The problem is I am now firmly convinced that she will go from sleeping with me directly into the bed of her first college boyfriend. It’s been more than seven years and I see no light at the end of this tunnel. There is a faint glimmer of hope on the horizon, but Darling Hubby tells me I am setting myself up for disappointment. He thinks that our daughter is like a bad boyfriend, raising my hopes only to dash them on a whim.
This is where my rumination on hope comes in. We took the girls mattress shopping a few weeks ago, thinking that perhaps a new mattress might help. Tate was very excited about the mission and dutifully tested each of the three dozen or so mattresses in the store. We found one that fit her requirements and our budget and were all set to leave when she and Cat spied them – bunk beds.

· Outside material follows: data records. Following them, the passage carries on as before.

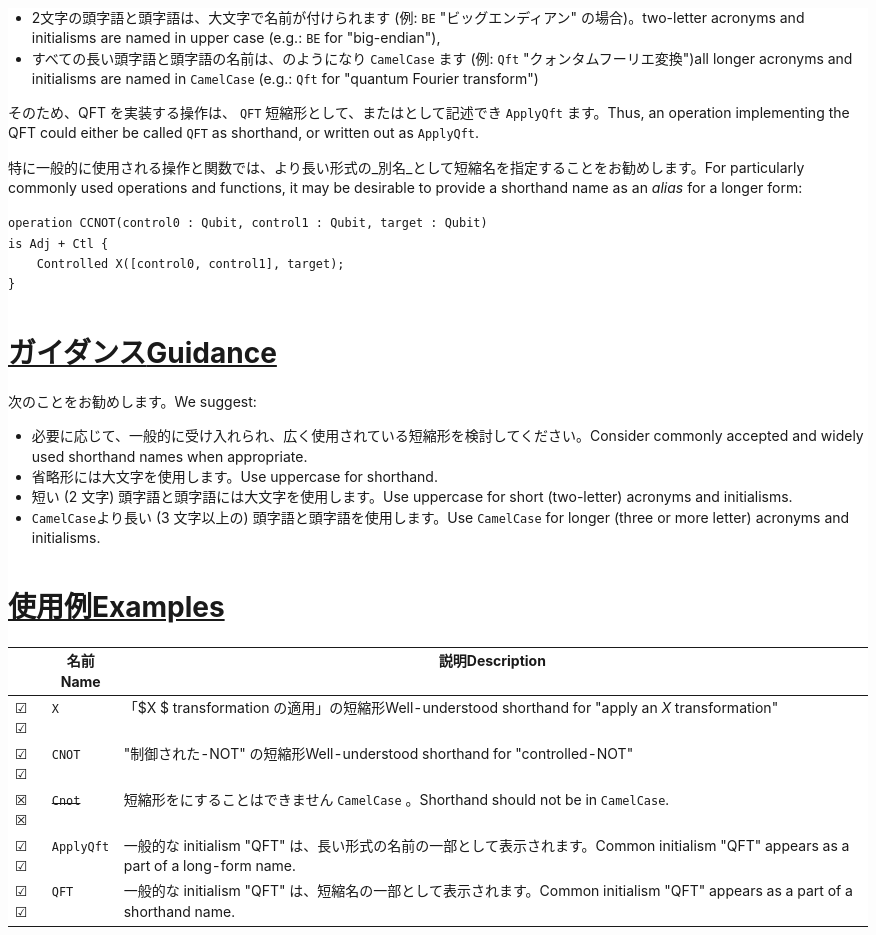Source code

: - <span data-ttu-id="1d6e3-206">2文字の頭字語と頭字語は、大文字で名前が付けられます (例: `BE` "ビッグエンディアン" の場合)。</span><span class="sxs-lookup"><span data-stu-id="1d6e3-206">two-letter acronyms and initialisms are named in upper case (e.g.: `BE` for "big-endian"),</span></span>
- <span data-ttu-id="1d6e3-207">すべての長い頭字語と頭字語の名前は、のようになり `CamelCase` ます (例: `Qft` "クォンタムフーリエ変換")</span><span class="sxs-lookup"><span data-stu-id="1d6e3-207">all longer acronyms and initialisms are named in `CamelCase` (e.g.: `Qft` for "quantum Fourier transform")</span></span>

<span data-ttu-id="1d6e3-208">そのため、QFT を実装する操作は、 `QFT` 短縮形として、またはとして記述でき `ApplyQft` ます。</span><span class="sxs-lookup"><span data-stu-id="1d6e3-208">Thus, an operation implementing the QFT could either be called `QFT` as shorthand, or written out as `ApplyQft`.</span></span>

<span data-ttu-id="1d6e3-209">特に一般的に使用される操作と関数では、より長い形式の_別名_として短縮名を指定することをお勧めします。</span><span class="sxs-lookup"><span data-stu-id="1d6e3-209">For particularly commonly used operations and functions, it may be desirable to provide a shorthand name as an _alias_ for a longer form:</span></span>

```qsharp
operation CCNOT(control0 : Qubit, control1 : Qubit, target : Qubit)
is Adj + Ctl {
    Controlled X([control0, control1], target);
}
```

# <a name="guidance"></a>[<span data-ttu-id="1d6e3-210">ガイダンス</span><span class="sxs-lookup"><span data-stu-id="1d6e3-210">Guidance</span></span>](#tab/guidance)

<span data-ttu-id="1d6e3-211">次のことをお勧めします。</span><span class="sxs-lookup"><span data-stu-id="1d6e3-211">We suggest:</span></span>

- <span data-ttu-id="1d6e3-212">必要に応じて、一般的に受け入れられ、広く使用されている短縮形を検討してください。</span><span class="sxs-lookup"><span data-stu-id="1d6e3-212">Consider commonly accepted and widely used shorthand names when appropriate.</span></span>
- <span data-ttu-id="1d6e3-213">省略形には大文字を使用します。</span><span class="sxs-lookup"><span data-stu-id="1d6e3-213">Use uppercase for shorthand.</span></span>
- <span data-ttu-id="1d6e3-214">短い (2 文字) 頭字語と頭字語には大文字を使用します。</span><span class="sxs-lookup"><span data-stu-id="1d6e3-214">Use uppercase for short (two-letter) acronyms and initialisms.</span></span>
- <span data-ttu-id="1d6e3-215">`CamelCase`より長い (3 文字以上の) 頭字語と頭字語を使用します。</span><span class="sxs-lookup"><span data-stu-id="1d6e3-215">Use `CamelCase` for longer (three or more letter) acronyms and initialisms.</span></span>

# <a name="examples"></a>[<span data-ttu-id="1d6e3-216">使用例</span><span class="sxs-lookup"><span data-stu-id="1d6e3-216">Examples</span></span>](#tab/examples)

|   | <span data-ttu-id="1d6e3-217">名前</span><span class="sxs-lookup"><span data-stu-id="1d6e3-217">Name</span></span> | <span data-ttu-id="1d6e3-218">説明</span><span class="sxs-lookup"><span data-stu-id="1d6e3-218">Description</span></span> |
|---|------|-------------|
| <span data-ttu-id="1d6e3-219">☑</span><span class="sxs-lookup"><span data-stu-id="1d6e3-219">☑</span></span> | `X` | <span data-ttu-id="1d6e3-220">「$X $ transformation の適用」の短縮形</span><span class="sxs-lookup"><span data-stu-id="1d6e3-220">Well-understood shorthand for "apply an $X$ transformation"</span></span> |
| <span data-ttu-id="1d6e3-221">☑</span><span class="sxs-lookup"><span data-stu-id="1d6e3-221">☑</span></span> | `CNOT` | <span data-ttu-id="1d6e3-222">"制御された-NOT" の短縮形</span><span class="sxs-lookup"><span data-stu-id="1d6e3-222">Well-understood shorthand for "controlled-NOT"</span></span> |
| <span data-ttu-id="1d6e3-223">☒</span><span class="sxs-lookup"><span data-stu-id="1d6e3-223">☒</span></span> | <s>`Cnot`</s> | <span data-ttu-id="1d6e3-224">短縮形をにすることはできません `CamelCase` 。</span><span class="sxs-lookup"><span data-stu-id="1d6e3-224">Shorthand should not be in `CamelCase`.</span></span> |
| <span data-ttu-id="1d6e3-225">☑</span><span class="sxs-lookup"><span data-stu-id="1d6e3-225">☑</span></span> | `ApplyQft` | <span data-ttu-id="1d6e3-226">一般的な initialism "QFT" は、長い形式の名前の一部として表示されます。</span><span class="sxs-lookup"><span data-stu-id="1d6e3-226">Common initialism "QFT" appears as a part of a long-form name.</span></span> |
| <span data-ttu-id="1d6e3-227">☑</span><span class="sxs-lookup"><span data-stu-id="1d6e3-227">☑</span></span> | `QFT` | <span data-ttu-id="1d6e3-228">一般的な initialism "QFT" は、短縮名の一部として表示されます。</span><span class="sxs-lookup"><span data-stu-id="1d6e3-228">Common initialism "QFT" appears as a part of a shorthand name.</span></span> |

The set is white, with a twin on top, double on bottom and a trundle for storage or company. And the campaign to win parental hearts and minds commenced. “We SO need these,” they said. “No you don’t,” we countered. “These are the coolest beds ever,” they said. “Being cool is overrated,” we replied. We were holding firm, deflecting their pleas like Wonder Woman deflected bullets until they launched the missile against which we had no defense, “I will start sleeping through the night in my own bed if we get these,” Tate said. “And I will sleep in her room with her to make sure that she does and to help her,” Cat added.
To shorten the recap of the ensuing discussions, Darling Hubby thought it was a bet only a sucker would make. Who on earth would spend twice as much money to get bunk beds on the promise of a child who has so far been unable or unwilling to put herself to sleep without inflicting trauma and herself and her mother? Surely no one is that soft-hearted or soft-headed. Surely, any rational adult would see through this ploy and not fall for it.
To which I reply, in the words of Norman Cousins, “Hope is independent of the apparatus of logic.” Or, as I explained to Darling Hubby while ordering the bunk beds, “If given the choice between betting on my kids or betting against them, no matter what logic dictates, I always want to choose to bet on them. I may end up being wrong but I won’t be sorry.”
The beds are due to be delivered at the end of the month. I hope I like sleeping in them as much as I do the guest room bed.